Disney extends CEO Bob Chapek’s contract for three years

Bob Chapeck

Disney CEO Bob Chapek has had his contract extended for three years.

The former Disney Parks boss was chosen to succeed Bob Iger in early 2020, his appointment coming just before the Covid-19 pandemic. He has been with the company for nearly 30 years in various management positions, with the board voting unanimously to renew his contract.

Susan Arnold, Chair of Disney’s Board of Directors, said: “Disney has been hit hard by the pandemic, but with Bob at the helm, our businesses – from parks to streaming – have not only weathered the storm, but have emerged in a position of strength. .

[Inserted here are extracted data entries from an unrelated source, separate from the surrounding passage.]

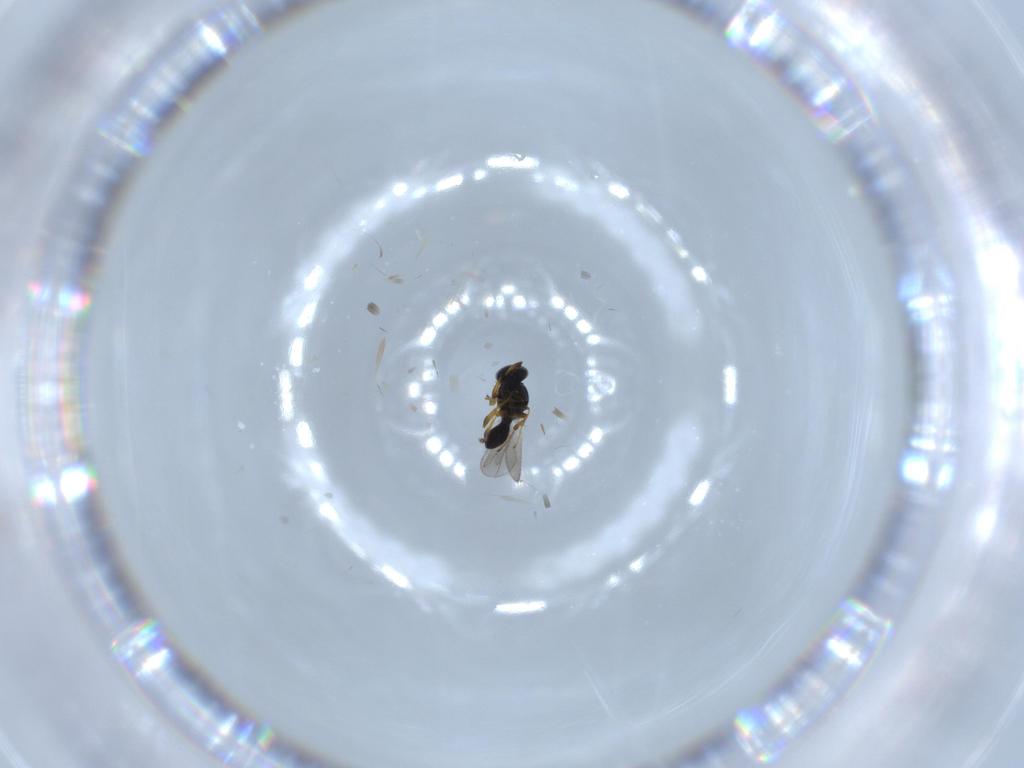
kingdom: Animalia
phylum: Arthropoda
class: Insecta
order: Hymenoptera
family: Platygastridae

“During this important time of growth and transformation, the Board of Directors is committed to keeping Disney on the successful path it is on today, and Bob’s leadership is critical to achieving that goal. Bob is the right leader at the right time for The Walt Disney Company, and the Board of Directors has complete confidence in him and his management team.

While he had been praised for getting through the pandemic, Chapek faced a lot of criticism for how he handled several incidents.

The highest profile of these was the company’s approach to Florida’s “Don’t Say Gay” bill. Unlike his predecessor who threatened to pull Disney out of Georgia when the state proposed similar legislation, Chapek remained largely silent as the company continued to donate to anti-LGBT Republican politicians in Florida.

The company would eventually speak out against the measure, though pockets of LGBT Disney staff staged walkouts over what they perceived to be disappointing support for their rights. Republican lawmakers later stripped Disney of its self-government status for the “Reedy Creek Development District” that is home to Walt Disney World, though that has yet to go into effect.

Disney under Chapek has also faced a PR war against Black Widow star Scarlett Johansson when she expressed her displeasure with the company’s decision to release the film amid the pandemic simultaneously in theaters and on Disney+.

The company has publicly revealed his salary for the film, which critics say would not have been allowed under Iger, known for wanting to keep Hollywood stars happy.

The most recent controversy was Chapek’s firing of top television executive Peter Rice, who joined Disney when the company acquired 21st Century Fox. It has been described as “not suited to the new Disney culture”.